Good Samaritans and health insurance
Published 3:00 am Thursday, August 10, 2017
The Affordable Care Act (ACA) taxes Americans without health insurance. The unpopular individual mandate violates personal freedom and was targeted by Congressional Republicans in their recent “Obamacare” repeal efforts. The health insurance mandate addresses a conundrum known as the Samaritan’s Dilemma, which arises frequently in public policy. A strong case exists for the individual mandate even though it infringes on personal freedom.
In the Biblical parable, the Good Samaritan stopped to assist a traveler who had been beaten by robbers after several other travelers passed by. The tale teaches us to treat people, even strangers, with compassion. Economist James Buchanan first explained the Samaritan’s Dilemma, which concerns an implication of compassion. Knowledge that a Good Samaritan will be there to assist if needed leads people to take risky actions, like say traveling the road from Jerusalem to Jericho through bandit territory.
Such interactions occur frequently. For instance, availability of a search and rescue team can induce hikers to try longer, more difficult trails, increasing the number of hikers needing rescue. The presence of a lifeguard can lead weak swimmers to venture farther out into the water.
Today we often have government to assist our fellow citizens instead of waiting on a Good Samaritan. The Samaritan’s Dilemma plagues government as well. Politicians face enormous pressure to assist persons in distress due to natural disasters or illness. This assistance undermines the incentive for personal responsibility.
The challenge for Good Samaritans is strategic: How to keep the increased demand for help from overwhelming our resources? A wealthy Samaritan cannot care for everyone if they all need help.
As individuals, we frequently help friends and relatives whom we know well; we can consequently evaluate if their distress is truly due to circumstances beyond their control. Government programs typically are designed to help anyone, especially strangers. We can sometimes manage the dilemma by charging for help, like with ambulance rides or wilderness rescues. Charges limit the incentive of people to take advantage of compassionate taxpayers, but the inability of some persons needing assistance to pay a charge limits this mechanism’s usefulness.

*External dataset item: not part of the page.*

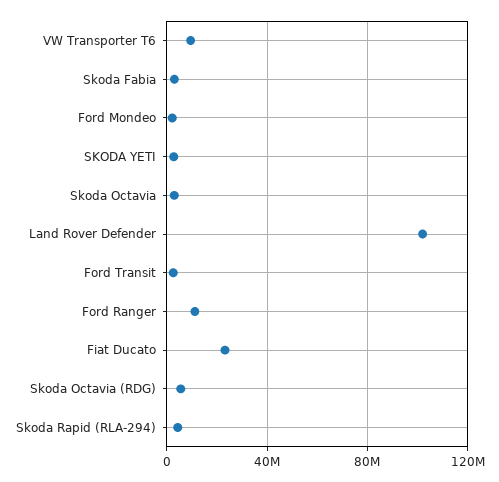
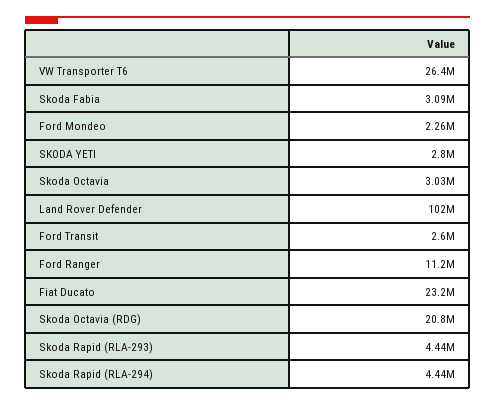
VW Transporter T6: 10000000 -> 26400000
Skoda Octavia (RDG): 5000000 -> 20800000
Skoda Rapid (RLA-293): none -> 4440000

Governments also manage the Samaritan’s Dilemma by limiting our freedom, as with the ACA’s individual insurance purchase mandate. Let’s see how this works. Debates over health care sometimes imply that the uninsured do not receive life-saving emergency care. This is not true in America; the uninsured get treated in emergency rooms, with costs shifted to patients able to pay their bills.
People can take advantage of our willingness to provide life-saving medical care regardless of whether people can pay. I think that we can say that everyone who can afford it has a responsibility to purchase health insurance to avoid burdening others. But we are not going to withhold care when needed. So this responsibility must be enforced by a law.
Social Security addresses a form of the dilemma arising from people outliving their savings. If we will have the government support any retiree who runs out of savings, fewer people will save for retirement. Forcing savings through Social Security or employer-provided pension plans reduces the need for assistance to retirees.
Disaster assistance also faces the Samaritan’s Dilemma since it makes living in flood zones attractive. We can limit the dilemma by forcing flood zone residents to buy flood insurance. Or government can restrict freedom even further and prohibit living in flood zones altogether.
Does the Samaritan’s Dilemma justify restricting freedom? Personally I do not think so. We should simply accept that helping anyone, regardless of how they wound up in distress, will be really costly. Restricting freedom, however, is a natural reaction for taxpayers frustrated about paying for others’ possibly irresponsible acts.
Freedom and compassion are virtues, but often conflict in the design of government policy, and quite often this leads to restrictions on freedom, like the ACA’s individual mandate. A third virtue, namely responsibility, could avoid this conflict, but is also undermined by government compassion.
Daniel Sutter is the Charles G. Koch Professor of Economics with the Manuel H. Johnson Center for Political Economy at Troy University and host of Econversations on TrojanVision. The opinions expressed in this column are the author’s and do not necessarily reflect the views of Troy University.